The new Hungarian Constitution, signed into law on Monday, overtly refers to Hungary as a Christian nation.
Aside from a change in tone politically, economists worry that nativist sentiments promoted by far-right parties will undermine European nations' prospects for pulling each other out from fiscal crises.
Bailout packages have already been extended to Greece, Ireland and Portugal.
"This was a referendum on EU policy," Soini, the True Finns leader, said following his party's electoral gains. "We will keep our money and our right to make our own decisions."
Growing Euro-Skepticism
The bailouts have left everyone unhappy, says Kurt Volker, a former U.S. ambassador to NATO.
"If you're in the north like Finland, you resent having to bail out people to the south," says Volker, now a senior fellow at the Johns Hopkins School of Advanced International Studies. "If you're in the south, you resent being told what to do by the north."
The problems Europe faces financially have opened up a lot of political room for anti-incumbent parties — not all of them on the right. Volker predicts that France's next election will be won by socialists, "unless they really screw it up."
But the ultraconservative parties are gaining popularity explicitly on a platform of opposition both to immigration and the European Union's economic policies.
And their ability to win power — or sway those who hold it — matters a lot. EU policies are set by consensus, meaning that a single country can torpedo any future bailout deal.
Already, Continental fiscal policies are too cautious in the eyes of many economists because domestic politics interfere with more rigorous measures that might be required.

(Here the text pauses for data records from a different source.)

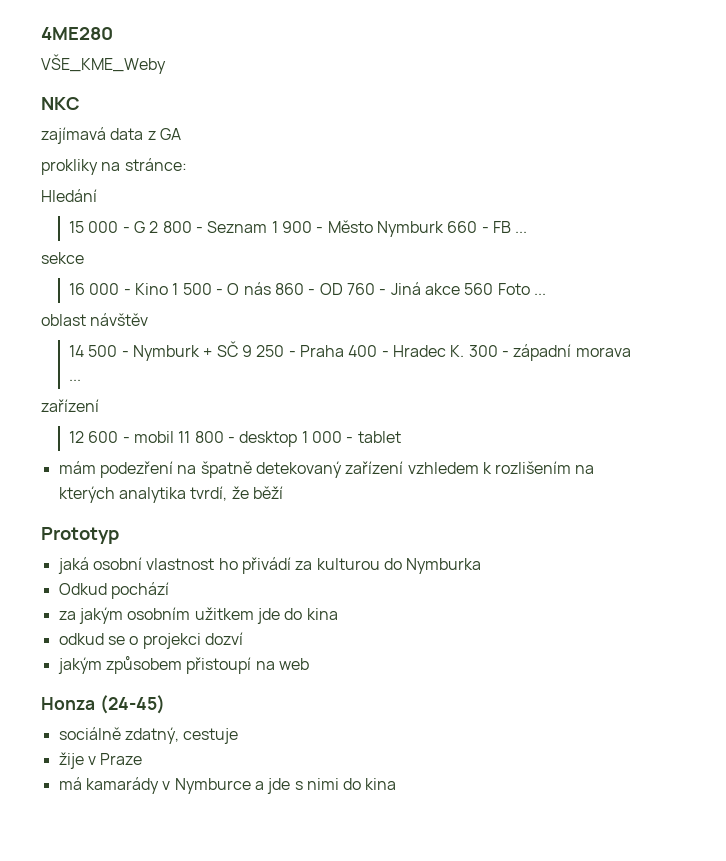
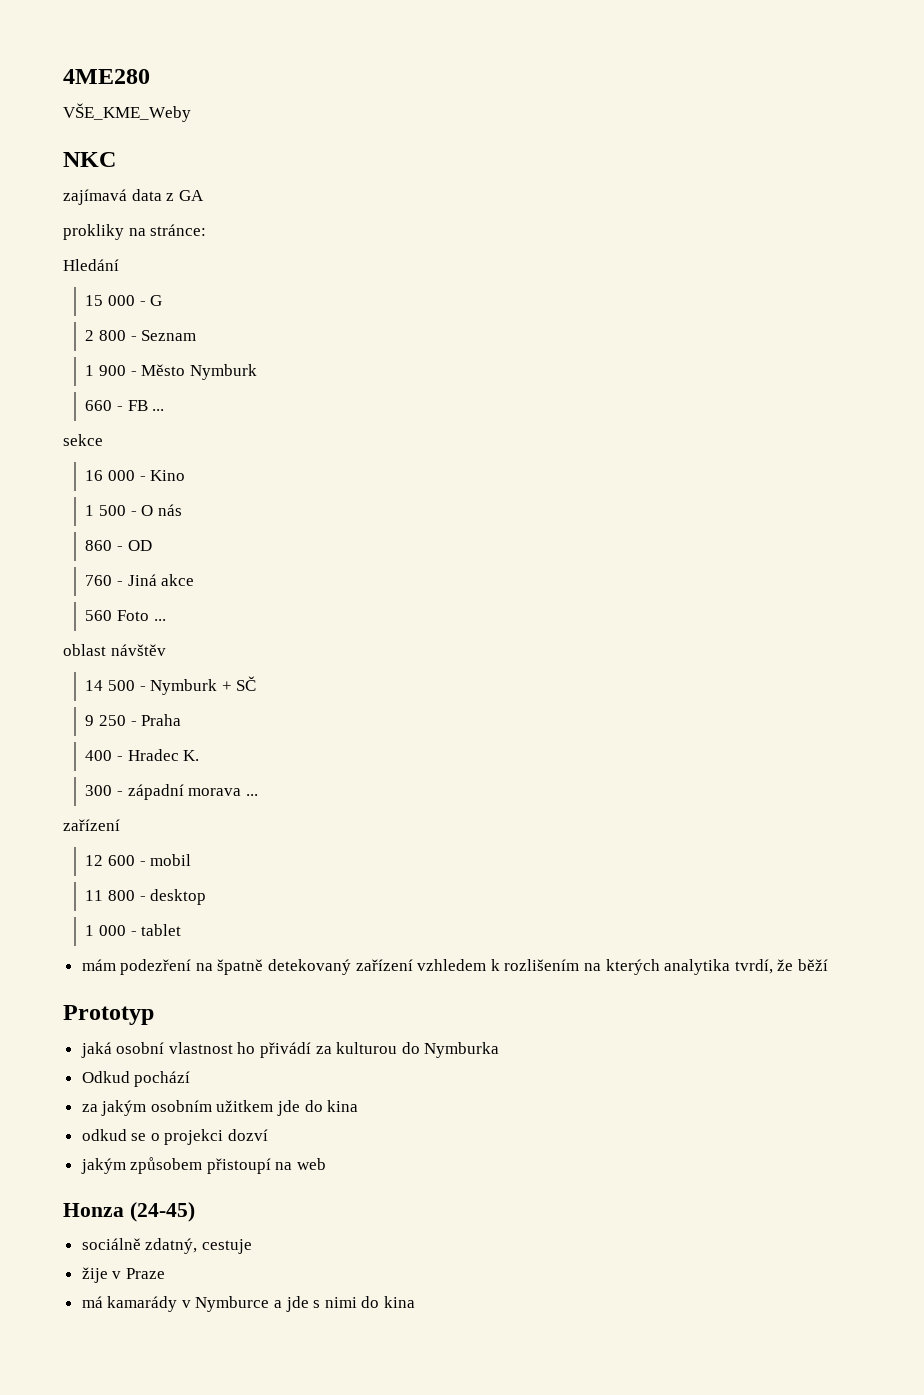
(146, 227) none -> (163, 300) //
(268, 227) none -> (197, 335) //
(444, 229) none -> (257, 372) //
(169, 289) none -> (186, 475) //
(271, 288) none -> (182, 510) //
(343, 289) none -> (152, 545) //
(460, 289) none -> (195, 580) //
(238, 349) none -> (257, 683) //
(344, 351) none -> (182, 720) //
(465, 351) none -> (200, 755) //
(175, 437) none -> (192, 860) //
(298, 439) none -> (207, 897) //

"In some ways, the rise of these right-wing parties is both a cause and a symptom of the trouble that Europe finds itself in," says Kupchan, the CFR senior fellow. "For the first time in my career, it's conceivable to me that the European Union could start unraveling. I wouldn't bet on it, but the stakes right now are so high that it's conceivable that the EU has hit its high-water mark and will go no further, or go into reverse."